La morte di Desirée, quando il degrado annida nell’animo umano

41giustiziaL’agghiacciante delitto che ha portato alla morte Desirée Mariottini, la sedicenne di Cisterna di Latina, ci fa venire in mente “Se questo è un uomo”. Le scene horror compiute dagli aguzzini, in un fatiscente capannone abbandonato di periferia, destano raccapriccio, vergogna ed insieme suscitano tante domande a cui noi adulti siamo chiamati a dare risposte.
Desolazione per il degrado che annida nell’animo umano e per i crimini atroci di cui esso può essere causa in tante situazioni come questa.
Chissà cosa ha spinto la ragazzina nell’inferno di quel luogo, covo di sbandati, di disperati, di uomini senza scrupoli, pronti a tutto poiché da tempo, o forse da sempre, avevano oltrepassato il confine di un’esistenza normale, vivendo nel buio dell’illegalità e della barbarie.
Un branco di killer, indipendentemente dalla nazionalità e dal colore della pelle, che ha seviziato, drogato, violentato, soffocato e soppresso una vita che stava per sbocciare. Desirée non doveva trovarsi in quel ghetto, San Lorenzo, lontano da casa, dove attecchiscono realtà che riescono a eludere ogni tentativo di controllo, un sito che pare conoscesse in quanto già frequentato in passato.
Una ragazzina che sicuramente viveva una situazione di disagio comune a tanti adolescenti. Una ragazzina che si credeva grande, che voleva sperimentarsi in situazioni a rischio, interrogarsi circa la propria autonomia di volo, dimostrando a se stessa e al mondo di valere, o almeno di esistere, senza il controllo delle emozioni soffocate dietro uno sballo sconsiderato e folle.

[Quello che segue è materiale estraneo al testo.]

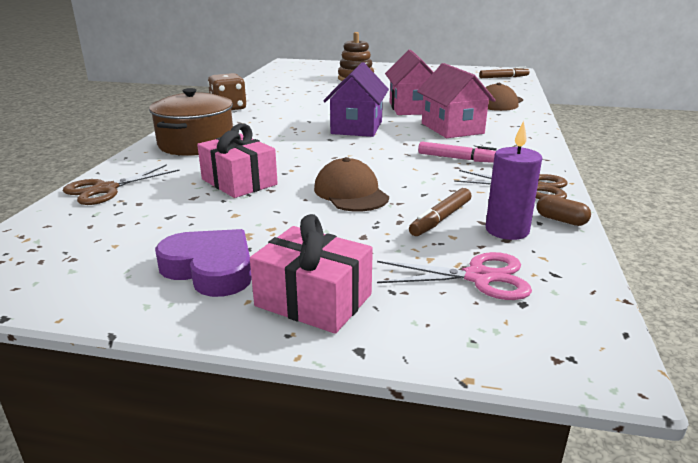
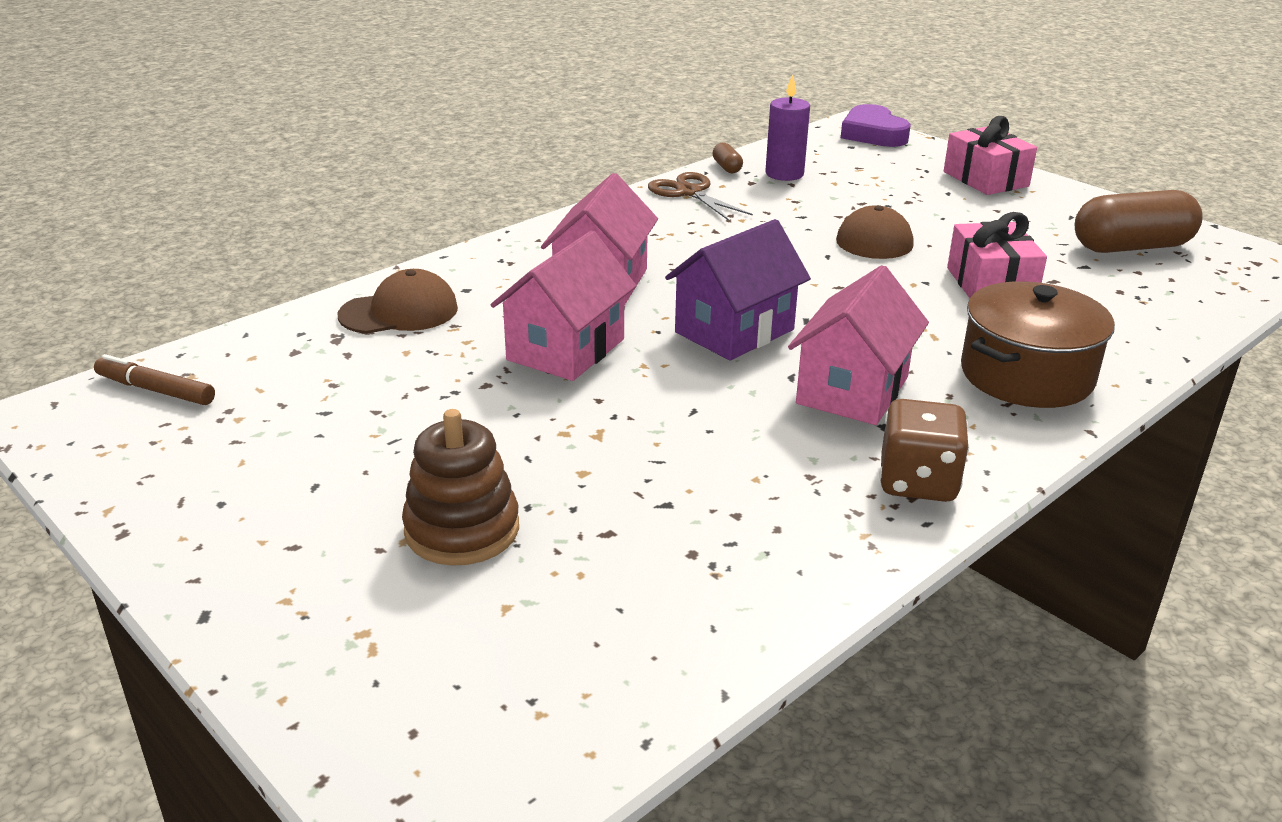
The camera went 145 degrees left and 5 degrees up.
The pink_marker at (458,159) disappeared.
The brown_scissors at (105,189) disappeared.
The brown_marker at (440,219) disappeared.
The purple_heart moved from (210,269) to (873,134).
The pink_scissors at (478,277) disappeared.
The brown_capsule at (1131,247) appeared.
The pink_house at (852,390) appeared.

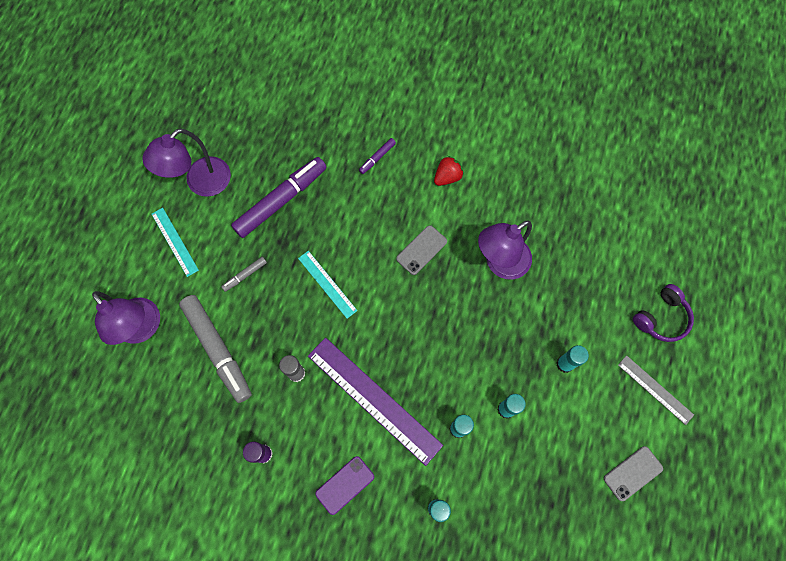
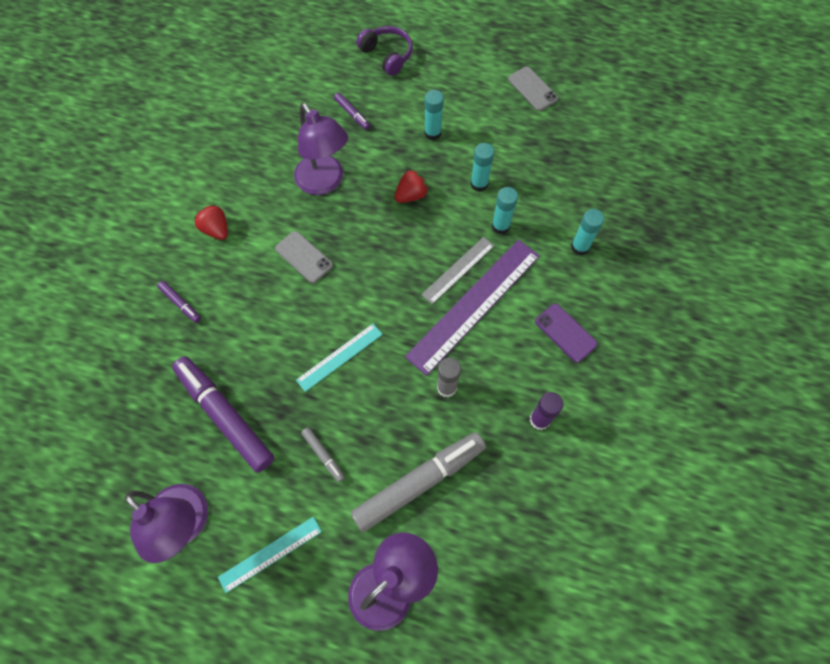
The camera went 90 degrees left and 5 degrees down.
The grey_ruler moved from (655,389) to (458,270).
The purple_marker at (352,114) appeared.
The red_strawberry at (411,195) appeared.

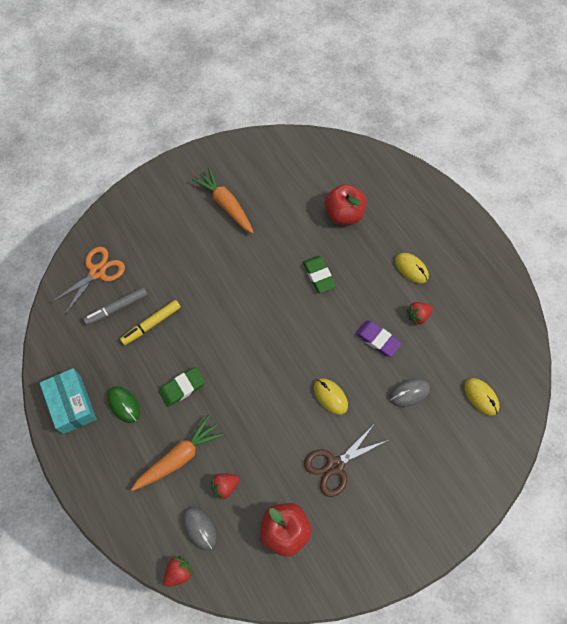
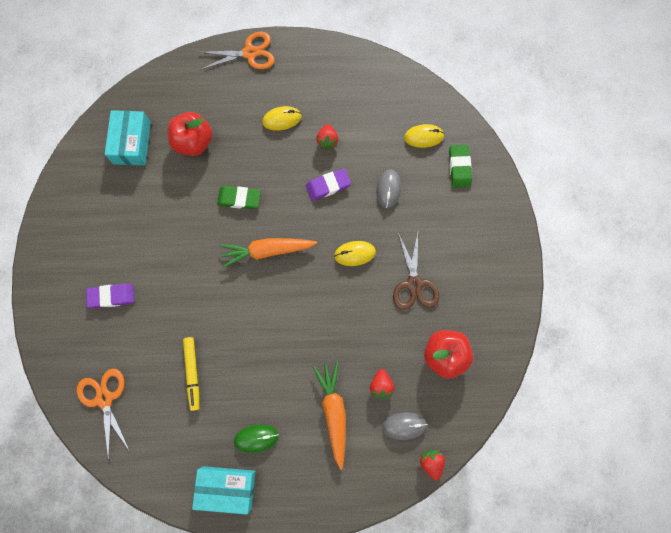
The camera went 60 degrees left and 10 degrees up.
The orange_carrot moved from (225,205) to (267,251).
The grey_marker at (117,308) disappeared.
The green_eraser moved from (182,388) to (459,167).
The orange_scissors at (250,53) appeared.
The turquoise_box at (132,143) appeared.
The purple_eraser at (111,296) appeared.

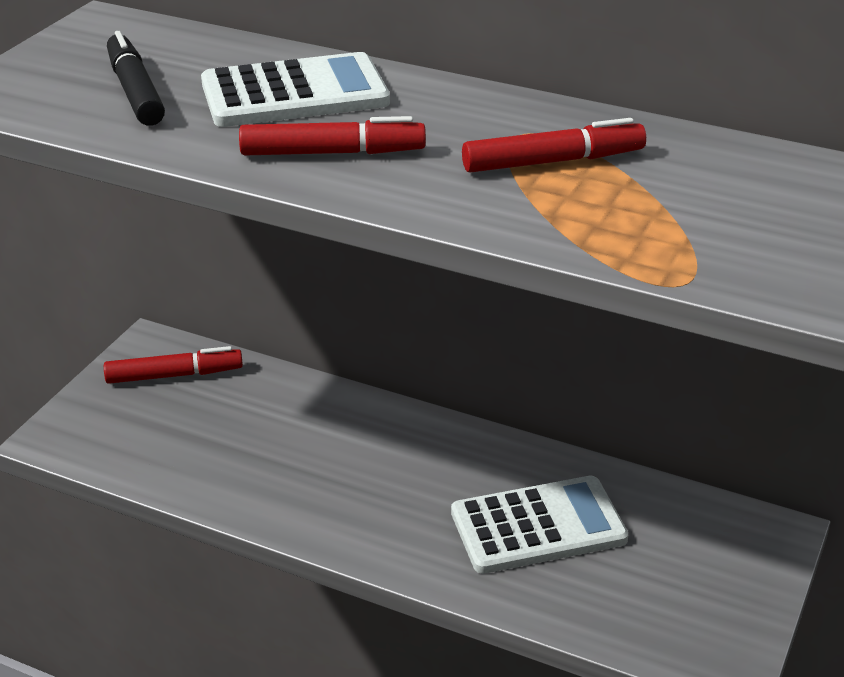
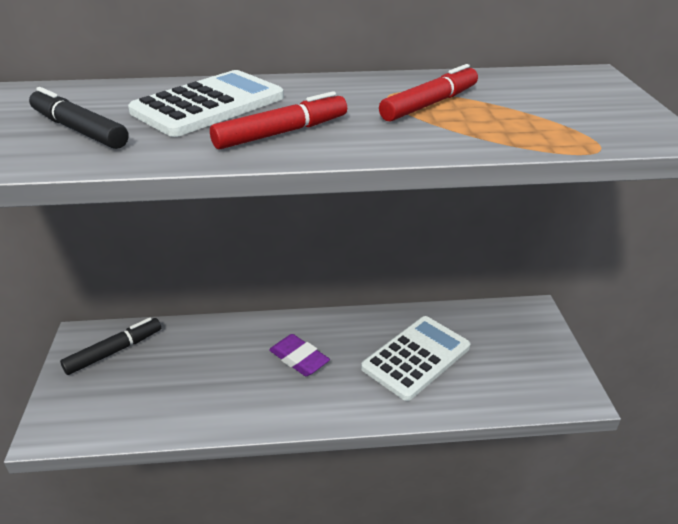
The camera went 30 degrees left and 0 degrees up.
The red_marker at (174,375) became the black_marker at (114,351).
The purple_eraser at (299,359) appeared.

Come tanti suoi coetanei frequentava i social e sul suo profilo facebook scriveva: “Nata principessa, cresciuta guerriera, un angelo bianco con l’anima nera”. Ma la rete digitale non suscita legami affettivi, relazioni capaci di far crescere. Può farci piangere, ridere, divertire ma non dà sentimenti veri.
Indispensabile, allora, la famiglia capace di dare regole, di amare, di ascoltare, di redarguire, di testimoniare i valori che veramente contano. Eppoi la scuola, le istituzioni, gli adulti che non giudicano, ma aiutano i giovanissimi a scoprire i loro talenti e le loro passioni.
Tutti, di fronte ai sogni spezzati di Desirèe, dobbiamo sentirci coinvolti per ogni volta che non ci siamo fatti arico fino in fondo delle nostre responsabilità educative. Per aver detto ai ragazzi che tutto va bene, per non averli indotti a pensare alle conseguenze di certe azioni, inducendoli così, sia pure in modo inconscio, ad alzare paurosamente la soglia delle tante trasgressioni a disposizione.
Pensiamoci seriamente. La posta in gioco è troppo alta.